Percent of clients who receive high quality, comprehensive counseling for LAPMs
Percent of clients in facilities that provide at least one long-acting or permanent method (LAPM) and/or offer referrals for LAPMs who received high quality counseling for LAPMs for example:
- Greet client respectfully according to local norms
- Maintain auditory and visual privacy
- Give sufficient key information to clients about requested services
- Allow client to talk and listens to client’s concern, responds to questions, and assesses need for other services
- Use service-specific job aids and behavior change communication (BCC) materials during counseling
- Use Tiahrt chart as a BCC material
- Ensure customer’s eligibility, ensures voluntarism and informed choice, and gets informed consent
This indicator is calculated as:
(Number of observed LAPM counseling sessions that were deemed high quality and comprehensive / Total number of observed LAPM counseling sessions) x 100
Data compiled from use of a checklist of quality components in a LAPM counseling session collected by trained observers who attend counseling sessions. See the Sample Medical Monitoring Checklists by the ACQUIRE Project/EngenderHealth, examples.
Data should reflect the sex, age and parity of individuals being counseled as well as the sex and age of the provider to support improved counseling skills in cases of provider bias.

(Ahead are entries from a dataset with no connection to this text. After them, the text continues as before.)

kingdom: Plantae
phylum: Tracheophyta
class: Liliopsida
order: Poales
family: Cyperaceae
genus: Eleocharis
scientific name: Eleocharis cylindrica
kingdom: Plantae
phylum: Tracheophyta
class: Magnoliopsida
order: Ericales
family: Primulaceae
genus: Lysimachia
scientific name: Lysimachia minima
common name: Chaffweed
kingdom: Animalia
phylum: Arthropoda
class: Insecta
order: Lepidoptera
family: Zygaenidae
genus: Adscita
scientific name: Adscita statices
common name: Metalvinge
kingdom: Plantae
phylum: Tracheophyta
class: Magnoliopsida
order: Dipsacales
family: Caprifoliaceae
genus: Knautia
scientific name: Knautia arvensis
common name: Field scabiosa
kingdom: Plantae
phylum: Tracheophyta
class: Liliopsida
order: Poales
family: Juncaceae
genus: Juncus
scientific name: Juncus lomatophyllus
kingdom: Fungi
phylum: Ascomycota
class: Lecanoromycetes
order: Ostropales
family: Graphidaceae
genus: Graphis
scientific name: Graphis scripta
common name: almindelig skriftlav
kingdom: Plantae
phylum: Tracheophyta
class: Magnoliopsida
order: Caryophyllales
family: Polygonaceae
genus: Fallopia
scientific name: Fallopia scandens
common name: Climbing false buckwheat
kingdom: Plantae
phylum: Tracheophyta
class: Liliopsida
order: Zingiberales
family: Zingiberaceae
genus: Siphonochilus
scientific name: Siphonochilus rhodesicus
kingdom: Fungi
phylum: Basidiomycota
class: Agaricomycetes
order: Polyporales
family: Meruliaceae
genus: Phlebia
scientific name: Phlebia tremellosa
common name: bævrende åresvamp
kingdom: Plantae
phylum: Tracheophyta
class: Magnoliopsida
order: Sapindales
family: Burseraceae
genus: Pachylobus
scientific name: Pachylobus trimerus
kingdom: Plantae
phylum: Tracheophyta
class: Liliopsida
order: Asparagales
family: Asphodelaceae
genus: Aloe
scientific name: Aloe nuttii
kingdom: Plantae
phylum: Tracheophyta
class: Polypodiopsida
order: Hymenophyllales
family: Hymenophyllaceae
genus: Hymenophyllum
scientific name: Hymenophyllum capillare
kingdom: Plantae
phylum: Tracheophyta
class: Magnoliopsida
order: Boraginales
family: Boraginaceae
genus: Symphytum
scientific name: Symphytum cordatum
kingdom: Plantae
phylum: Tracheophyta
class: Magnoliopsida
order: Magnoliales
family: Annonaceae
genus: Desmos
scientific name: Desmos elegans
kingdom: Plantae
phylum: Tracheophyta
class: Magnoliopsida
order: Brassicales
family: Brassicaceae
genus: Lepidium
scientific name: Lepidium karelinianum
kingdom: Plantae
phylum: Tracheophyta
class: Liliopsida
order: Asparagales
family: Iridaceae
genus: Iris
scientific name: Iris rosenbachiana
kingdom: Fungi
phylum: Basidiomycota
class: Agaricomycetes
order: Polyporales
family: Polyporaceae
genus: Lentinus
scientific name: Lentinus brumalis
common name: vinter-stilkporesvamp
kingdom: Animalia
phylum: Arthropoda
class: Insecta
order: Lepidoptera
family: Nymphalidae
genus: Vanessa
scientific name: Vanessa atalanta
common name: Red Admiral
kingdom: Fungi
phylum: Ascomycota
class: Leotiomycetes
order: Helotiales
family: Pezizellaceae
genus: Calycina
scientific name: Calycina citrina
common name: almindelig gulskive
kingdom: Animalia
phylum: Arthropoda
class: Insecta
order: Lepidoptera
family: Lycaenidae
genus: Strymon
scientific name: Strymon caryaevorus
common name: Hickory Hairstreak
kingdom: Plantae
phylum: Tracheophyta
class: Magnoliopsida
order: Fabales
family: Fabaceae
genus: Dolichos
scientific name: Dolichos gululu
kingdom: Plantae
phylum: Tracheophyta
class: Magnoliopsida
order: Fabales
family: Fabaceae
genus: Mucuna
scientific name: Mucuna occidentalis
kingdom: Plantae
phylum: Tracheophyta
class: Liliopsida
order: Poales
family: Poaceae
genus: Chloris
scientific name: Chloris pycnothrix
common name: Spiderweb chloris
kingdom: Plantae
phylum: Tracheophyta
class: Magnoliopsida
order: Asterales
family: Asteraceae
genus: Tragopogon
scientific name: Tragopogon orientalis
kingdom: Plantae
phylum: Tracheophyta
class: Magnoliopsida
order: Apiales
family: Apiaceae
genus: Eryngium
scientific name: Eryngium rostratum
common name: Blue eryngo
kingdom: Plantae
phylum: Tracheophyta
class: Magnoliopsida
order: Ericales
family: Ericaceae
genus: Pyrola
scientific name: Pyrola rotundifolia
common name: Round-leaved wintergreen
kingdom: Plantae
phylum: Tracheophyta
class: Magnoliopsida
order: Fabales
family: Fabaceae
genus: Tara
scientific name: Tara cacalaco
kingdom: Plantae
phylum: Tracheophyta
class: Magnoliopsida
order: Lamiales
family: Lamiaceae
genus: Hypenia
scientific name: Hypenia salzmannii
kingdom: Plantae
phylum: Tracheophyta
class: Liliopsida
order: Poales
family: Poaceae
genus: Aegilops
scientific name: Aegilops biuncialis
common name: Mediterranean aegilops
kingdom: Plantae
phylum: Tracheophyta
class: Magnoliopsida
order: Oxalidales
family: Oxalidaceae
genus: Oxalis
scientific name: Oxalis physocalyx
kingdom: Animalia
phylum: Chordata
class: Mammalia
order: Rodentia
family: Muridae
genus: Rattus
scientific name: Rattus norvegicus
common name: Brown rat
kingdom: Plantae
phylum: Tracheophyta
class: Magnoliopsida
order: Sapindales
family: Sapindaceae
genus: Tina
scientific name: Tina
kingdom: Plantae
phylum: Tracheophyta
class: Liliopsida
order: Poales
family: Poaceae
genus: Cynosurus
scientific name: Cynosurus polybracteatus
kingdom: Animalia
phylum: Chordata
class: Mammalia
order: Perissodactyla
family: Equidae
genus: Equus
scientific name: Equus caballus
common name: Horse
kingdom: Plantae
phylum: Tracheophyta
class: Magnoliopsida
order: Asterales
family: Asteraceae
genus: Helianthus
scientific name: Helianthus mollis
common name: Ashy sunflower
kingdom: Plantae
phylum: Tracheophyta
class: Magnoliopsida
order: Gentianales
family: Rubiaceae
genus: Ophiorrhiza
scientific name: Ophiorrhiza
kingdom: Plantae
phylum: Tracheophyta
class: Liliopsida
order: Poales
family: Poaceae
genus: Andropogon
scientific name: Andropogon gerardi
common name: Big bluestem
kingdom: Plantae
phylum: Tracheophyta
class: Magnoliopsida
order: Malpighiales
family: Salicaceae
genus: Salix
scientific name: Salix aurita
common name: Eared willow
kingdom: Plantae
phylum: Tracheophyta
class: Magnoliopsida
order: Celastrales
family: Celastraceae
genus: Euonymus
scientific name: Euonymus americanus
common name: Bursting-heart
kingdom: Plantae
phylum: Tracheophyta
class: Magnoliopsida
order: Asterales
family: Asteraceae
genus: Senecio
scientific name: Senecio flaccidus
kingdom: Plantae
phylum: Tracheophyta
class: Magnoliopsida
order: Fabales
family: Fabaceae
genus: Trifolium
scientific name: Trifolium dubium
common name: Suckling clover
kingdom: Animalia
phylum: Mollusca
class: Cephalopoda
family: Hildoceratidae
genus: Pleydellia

If targeting and/or linking to inequity, classify outlets where counseling is taking place by location (poor/not poor) and disaggregate by area served. Exit interviews can be conducted with clients to determine client’s poverty status.
Facility observation visits or exit interviews
This measurement of quality determines the extent to which staff in facilities that provide LAPMs or referrals are providing clients with thorough and accurate information about their family planning choices. It can also be a proxy indicator for how well service providers have mastered relevant knowledge from an LAPM training. If the evaluator observes the counseling session to be insufficient, the data should be used in a positive, not punitive way to support enhanced counseling skills.
Evaluators should take into consideration the context in which the observed counseling session is taking place. For example, there may be contextual factors such as the counseling area lacks privacy or there is a long line of clients to be seen that may compromise the quality of counseling services, even if the provider is fully competent to provide high-quality, comprehensive LAPM counseling.
family planning, long-acting/permanent methods (LAPM), quality
Observers should note provider bias related to male or female methods and/or if providers counsel women, men or couples differently. A gender assessment of counseling could highlight if programs need to find better ways to engage men or better ways to understand the constraints women experience in accessing the full range of contraceptive methods.